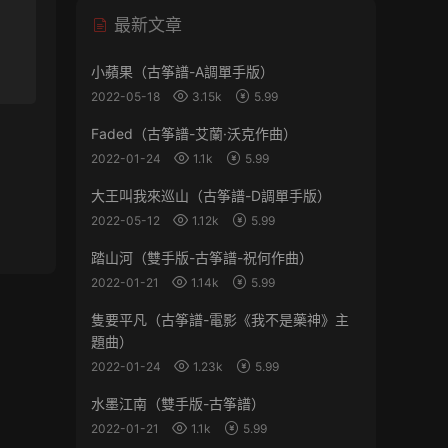
最新文章
小蘋果（古筝譜-A調單手版）
2022-05-18
3.15k
5.99
Faded（古筝譜-艾蘭·沃克作曲）
2022-01-24
1.1k
5.99
大王叫我來巡山（古筝譜-D調單手版）
2022-05-12
1.12k
5.99
踏山河（雙手版-古筝譜-祝何作曲）
2022-01-21
1.14k
5.99
隻要平凡（古筝譜-電影《我不是藥神》主
題曲）
2022-01-24
1.23k
5.99
水墨江南（雙手版-古筝譜）
2022-01-21
1.1k
5.99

**********

• ASSIGNED TASK: Turn the text read from the rows above into a numbered list, one item per line, leaving out blank lines and the pictures.

• ANSWER TO THE PROBLEM:
1. 最新文章
2. 小蘋果（古筝譜-A調單手版）
3. 2022-05-18
4. 3.15k
5. 5.99
6. Faded（古筝譜-艾蘭·沃克作曲）
7. 2022-01-24
8. 1.1k
9. 5.99
10. 大王叫我來巡山（古筝譜-D調單手版）
11. 2022-05-12
12. 1.12k
13. 5.99
14. 踏山河（雙手版-古筝譜-祝何作曲）
15. 2022-01-21
16. 1.14k
17. 5.99
18. 隻要平凡（古筝譜-電影《我不是藥神》主
19. 題曲）
20. 2022-01-24
21. 1.23k
22. 5.99
23. 水墨江南（雙手版-古筝譜）
24. 2022-01-21
25. 1.1k
26. 5.99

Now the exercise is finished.